Dari terang menjadi redup, dari redup menjadi gelap gulita. Entah berapa lama waktu yang terlewat, karena tak ada apa pun yang terlihat selain warna hitam.
Tak lama berselang, samar-samar mulai muncul cahaya putih yang bergerak tanpa suara di atas jarak pandangku. Lalu, tepat di sela-selanya, kudengar suara isak tangis seorang gadis yang tak henti-hentinya memanggil namaku dengan histeris.
Nadanya begitu lembut, begitu lirih … seakan menyayat hati. Namun, entah bagaimana, serasa familier. Setelah kuperhatikan baik-baik, barulah aku menyadari, bahwa itu adalah suara sahabat baikku, Ayana, yang tampaknya sedang khawatir akan sesuatu.
Ingin sekali kubalas kata-katanya, ingin sekali kulihat wajahnya, agar aku bisa menenenangkannya dan berkata bahwa ... “aku baik-baik saja”.
Namun sayangnya, jangankan bicara, bahkan sedikit pun aku tak bisa bergerak, walau hanya sekadar menjentikkan seujung jari. Jadi, aku pun tak punya pilihan lain selain terdiam pasrah menerima keadaan.
Tak lama kemudian, suara tersebut perlahan mulai menghilang. Lalu diikuti kemunculan kumpulan rasi cahaya berbentuk spiral, disertai dengan suara-suara lain yang terdengar seperti logam. Kini kutahu, di mana tepatnya aku berada sekarang. Meski pikiran ini tersadar, namun raga ini berkata sebaliknya.
Jujur saja, keadaan ini mulai membuatku kesal. Bagaimana rasanya mengetahui segala sesuatu tanpa bisa berbuat apa-apa, membuatmu tampak seperti makhluk yang tidak berguna. Akan tetapi, beginilah adanya.
Pada situasi di mana tak ada harapan untuk hidup kecuali atas kehendak Tuhan Yang Maha Esa, diri ini hanya bisa pasrah menerima takdirnya, sebagai bentuk dari rasa syukur dan tanggung jawab. Kemudian, segalanya mendadak jadi gelap, membuatku kini tak dapat mendengar suara apa pun lagi.
Pada hari itu, aku serasa bermimpi panjang. Namun sayangnya, itu bukanlah mimpi yang menyenangkan. Tak peduli bagaimanapun kau berusaha menutup mata, suara-suara teriakan yang dipenuhi oleh rasa takut, jeritan-jeritan yang dipenuhi rasa sakit, akan selalu terdengar dari bayang-bayang orang yang menjadi korban atas insiden ledakan memilukan yang tak lain disebabkan oleh Hauzan.
Pada suatu ketika, kulihat sebuah cahaya yang muncul di penghujung titik horizon. Makin lama sinarnya makin terang menyilaukan. Saat cahaya itu kian dekat, perlahan nampaklah sosok bersahaja yang berdiri di tengah-tengahnya sambil tersenyum ke arahku.
“Ayah ...?” begitulah kata-kata yang terlontar begitu saja dari mulutku.

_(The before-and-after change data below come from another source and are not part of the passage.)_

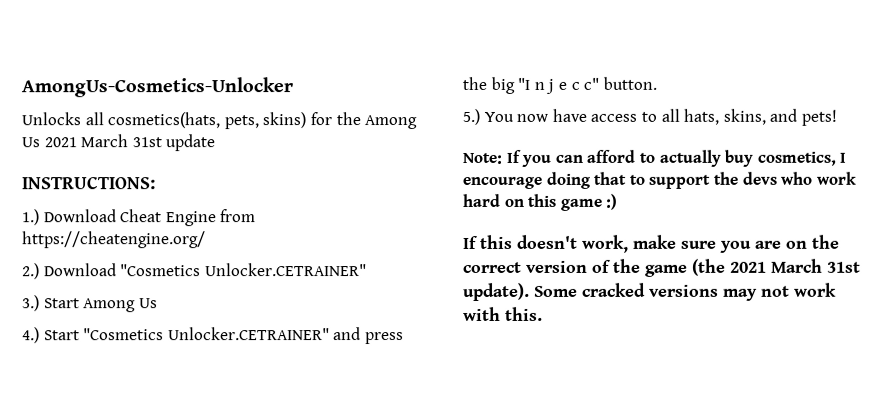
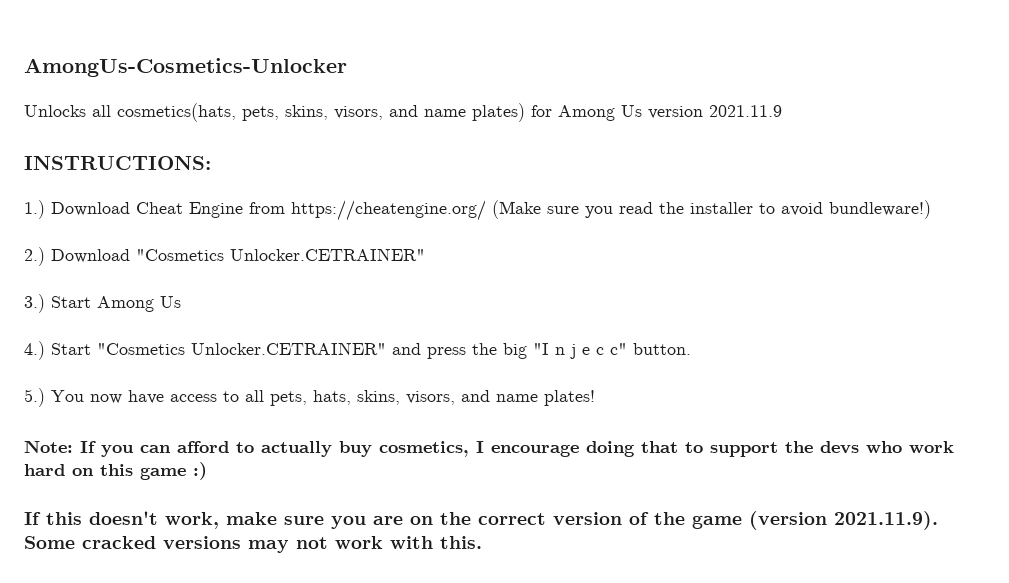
[262,112,418,130] [21,134,216,152] skins) for the Among Us 2021 March 31st update -> [285,103,782,122] skins, visors, and name plates) for Among Us version 2021.11.9
(206, 240) none -> [492,200,931,219] (Make sure you read the installer to avoid bundleware!)
(680, 115) none -> [270,391,307,406] pets,
[769,108,837,126] and pets! -> [406,390,595,406] visors, and name plates!
[692,258,861,276] [463,282,530,301] (the 2021 March 31st update). -> [749,511,938,530] (version 2021.11.9).

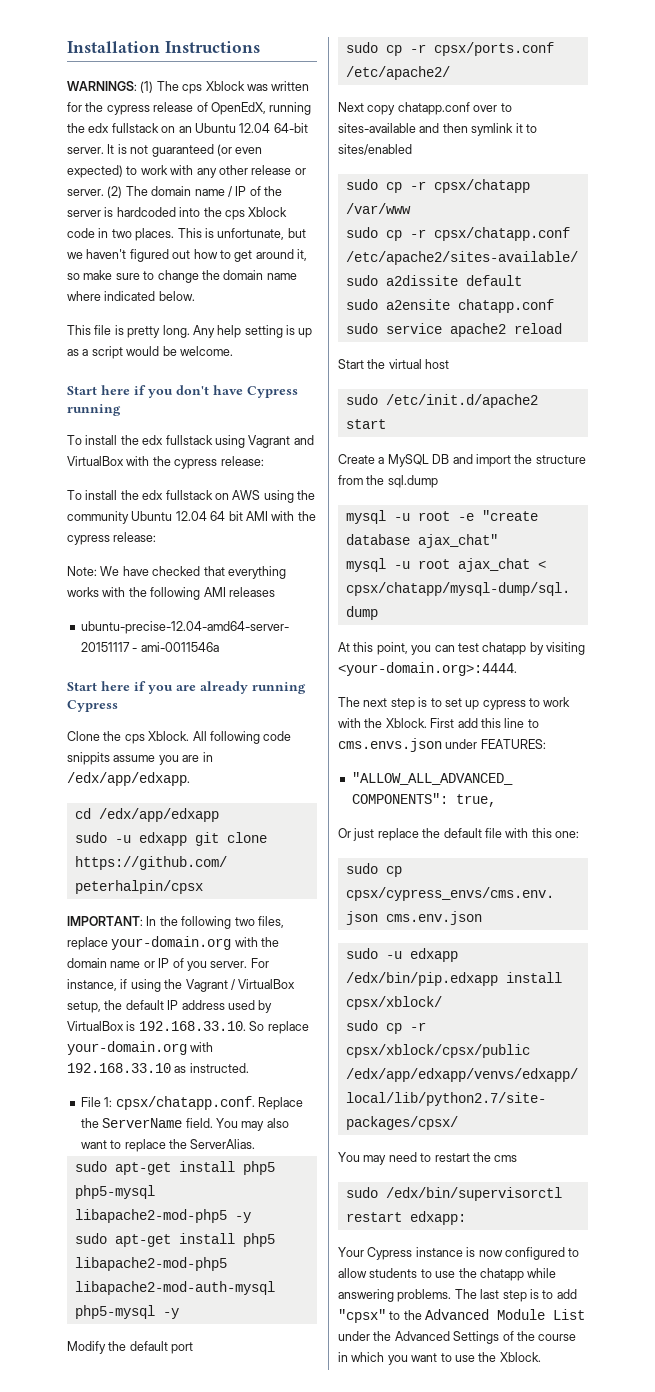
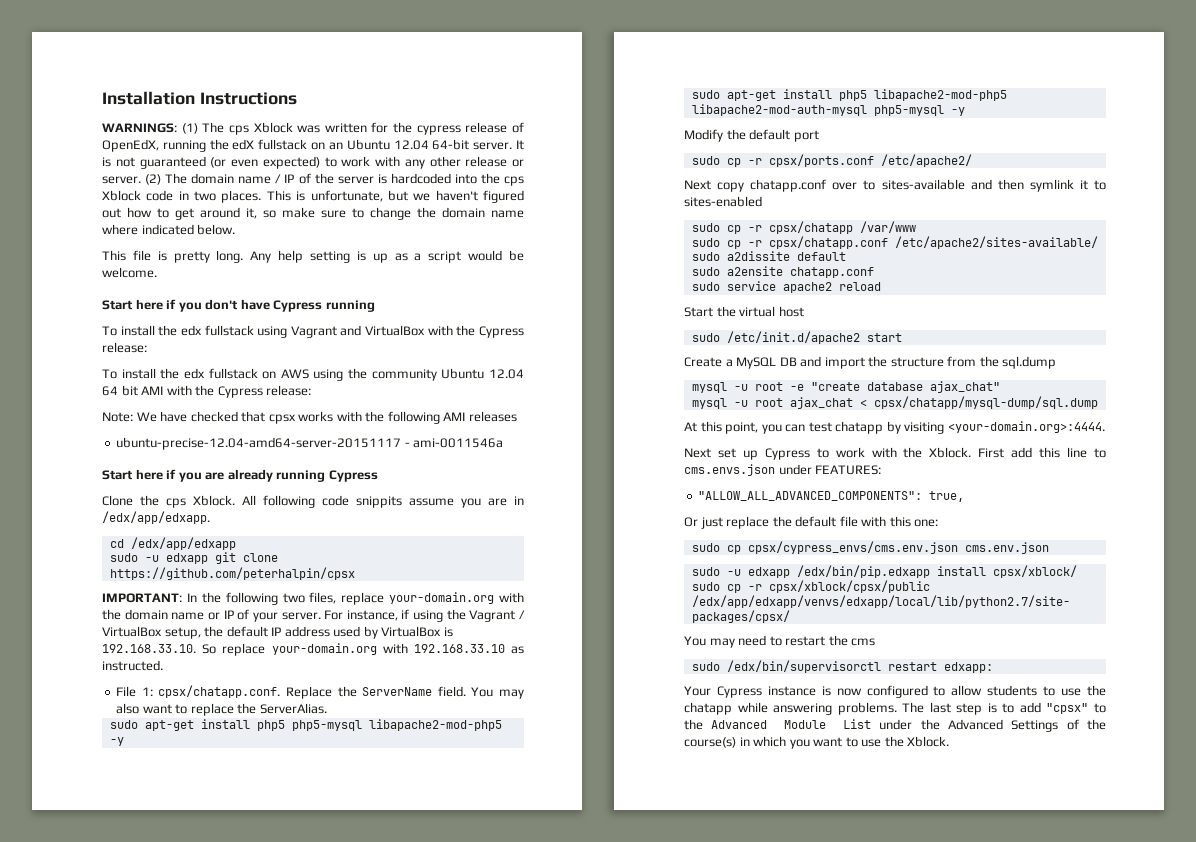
[88,123,110,133] edx -> [232,139,255,150] edX
[174,459,218,469] cypress -> [478,326,524,338] Cypress
[67,535,110,545] cypress -> [217,386,263,398] Cypress
[227,566,286,579] everything -> [268,414,296,424] cpsx
[186,961,207,971] you -> [252,612,278,622] your
[338,144,412,155] sites/enabled -> [684,196,762,207] sites-enabled
[338,697,442,710] The next step is to -> [684,448,711,458] Next
[482,700,526,710] cypress -> [764,448,810,460] Cypress
[538,1334,577,1341] course -> [684,737,736,748] course(s)

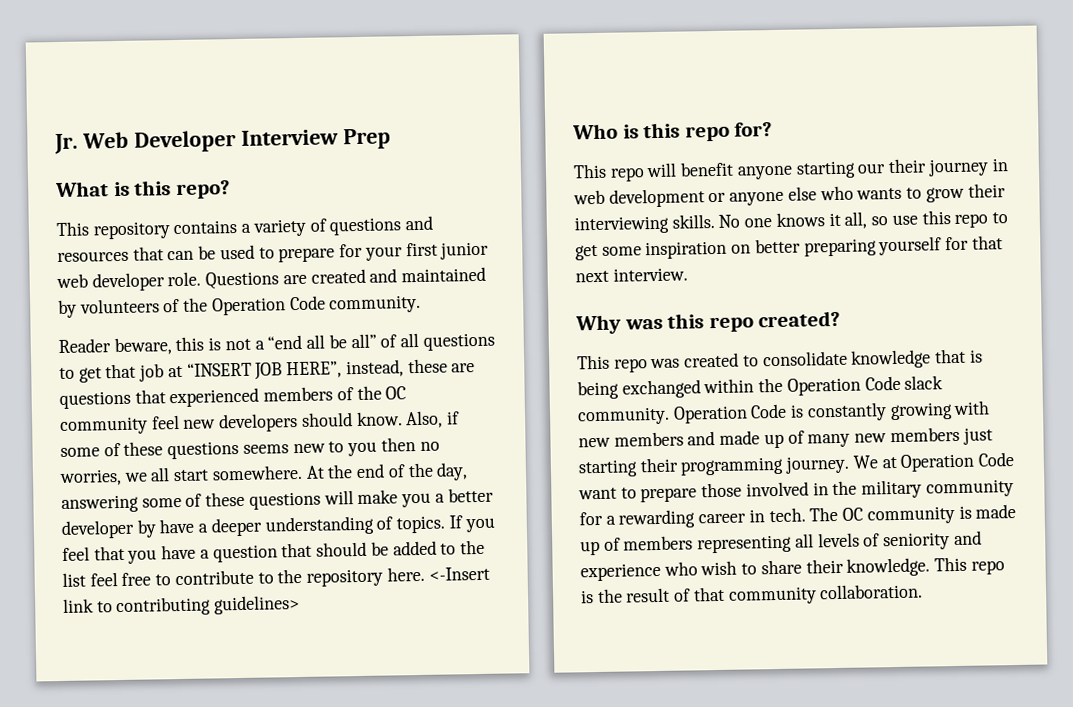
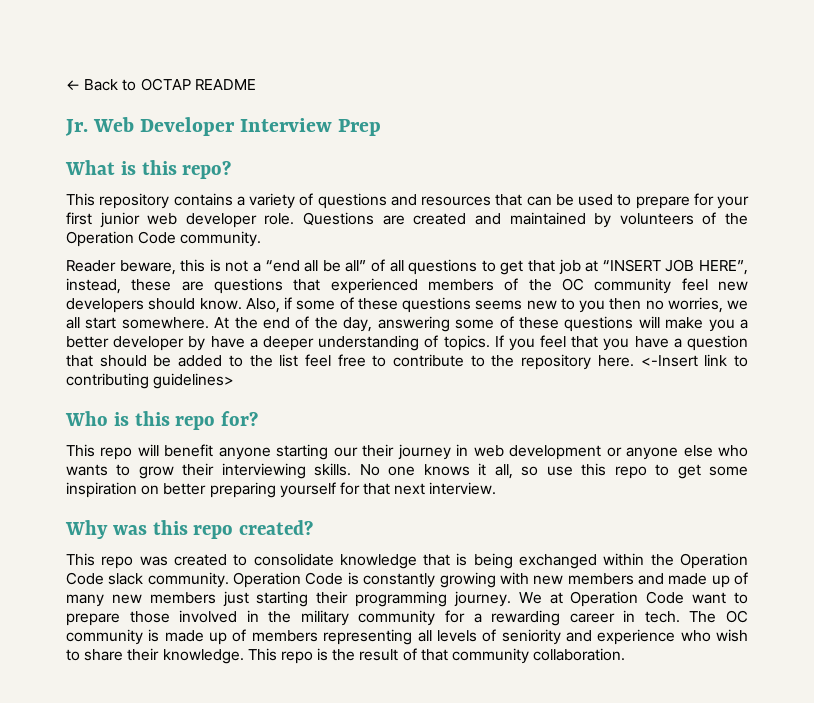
(54, 144) none -> [66,78,256,91] ← Back to OCTAP README //

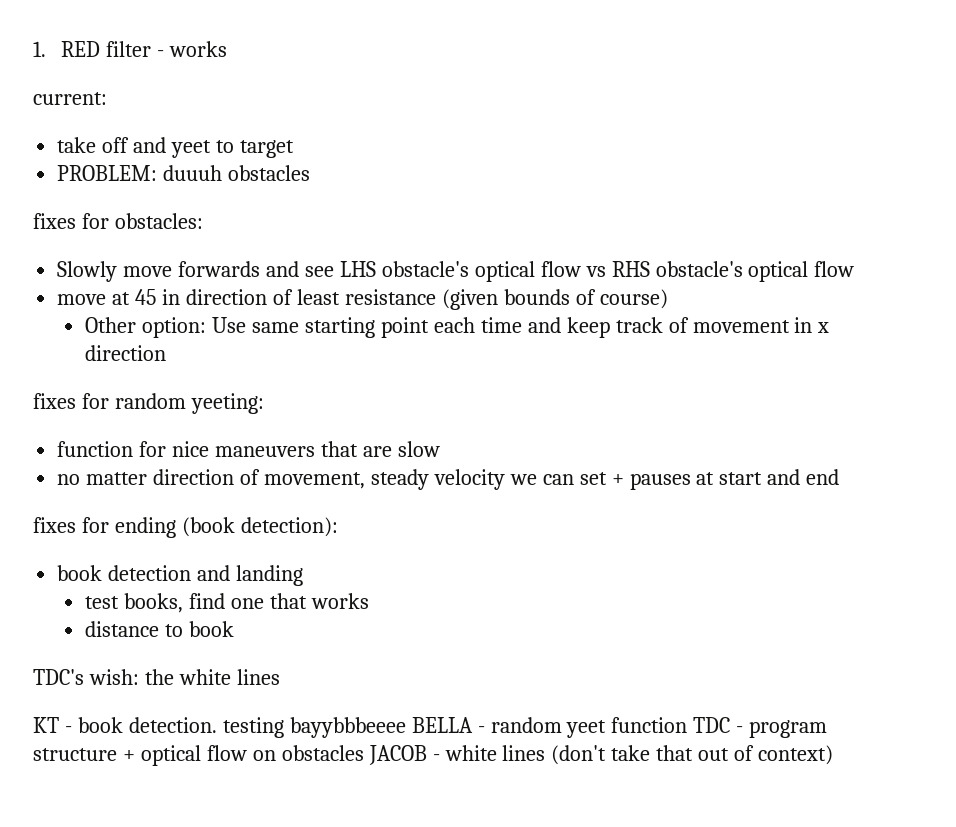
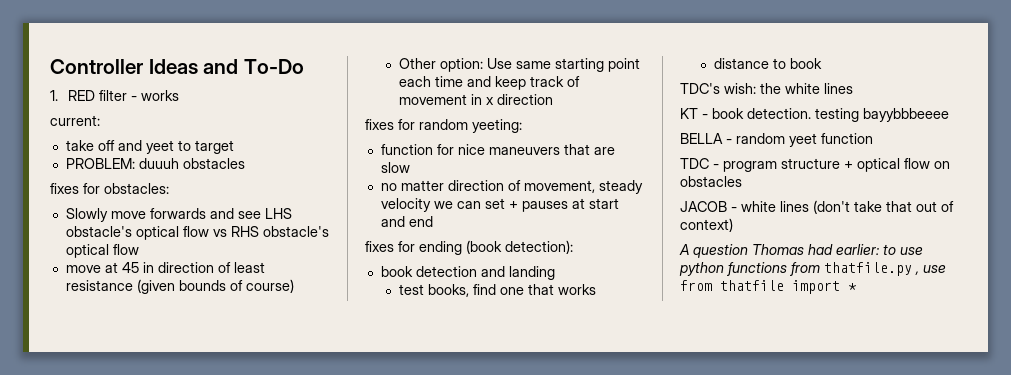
(33, 49) none -> [50,59,304,74] Controller Ideas and To-Do //
(406, 727) none -> (949, 115) //
(688, 725) none -> (873, 138) //
(364, 753) none -> (742, 181) //
(834, 755) none -> [679,244,923,258] [679,262,946,276] [680,280,857,294] // A question Thomas had earlier: to use python functions from thatfile.py , use from thatfile import *

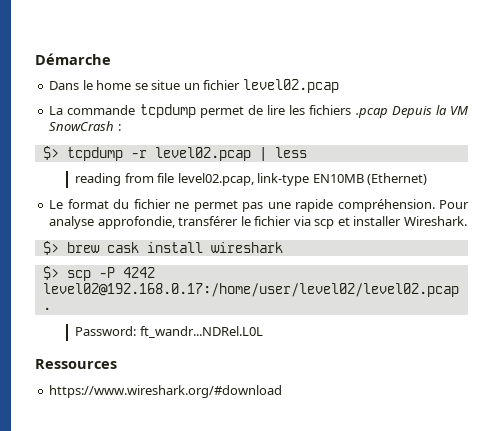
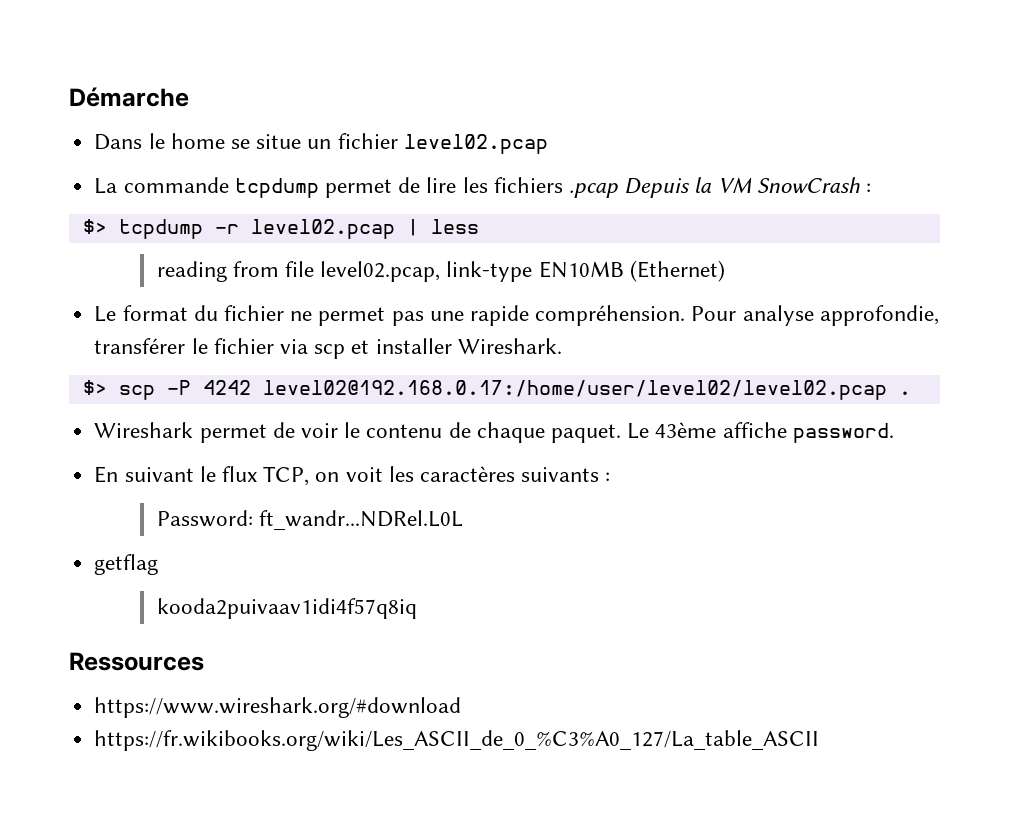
[42,241,283,255] // $> brew cask install wireshark -> (562, 346) none
(51, 308) none -> [94,422,894,443] [94,466,611,486] // Wireshark permet de voir le contenu de chaque paquet. Le 43ème affiche password. // En suivant le flux TCP, on voit les caractères suivants :
(263, 332) none -> [94,554,159,575] [156,598,417,619] // getflag // kooda2puivaav1idi4f57q8iq
(283, 391) none -> [94,730,820,751] // https://fr.wikibooks.org/wiki/Les_ASCII_de_0_%C3%A0_127/La_table_ASCII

Seakan masih tak percaya dengan apa yang kulihat, aku pun hanya bisa diam, menatap dirinya dalam kekaguman.
Setelah itu, ayah lalu mengulurkan tangan kanannya ke arahku, seolah berniat ingin mengajakku pergi ke suatu tempat. Tanpa berpikir panjang, kuraih uluran tangan itu dan seketika semuanya berubah menjadi cahaya putih yang menyilaukan, hingga memaksaku menutup rapat kedua mata ini.
Saat kucoba membuka mata, cahaya putih yang terang itu perlahan berubah menjadi sebuah ruangan dengan banyak lampu putih dan orang-orang berpakaian serba hijau yang seperti kebingungan dalam menangani sesuatu.
Ketika kutatap dengan cermat, barulah aku sadar, kalau saat ini, aku sedang berada di ruang operasi. Mereka memakai masker dan membawa sesuatu seperti setrika kejut kecil di tangannya. Tak lama kemudian, mereka pun menghela napas panjang, seolah baru saja melewati saat-saat yang kritis.
Pikiranku masih kacau, pandanganku masih kabur, tubuh yang kini dipenuhi oleh perban ini, seolah mati rasa. Rasa kantuk yang tak tertahankan ini, mendadak muncul San memaksaku kembali untuk menutup mata.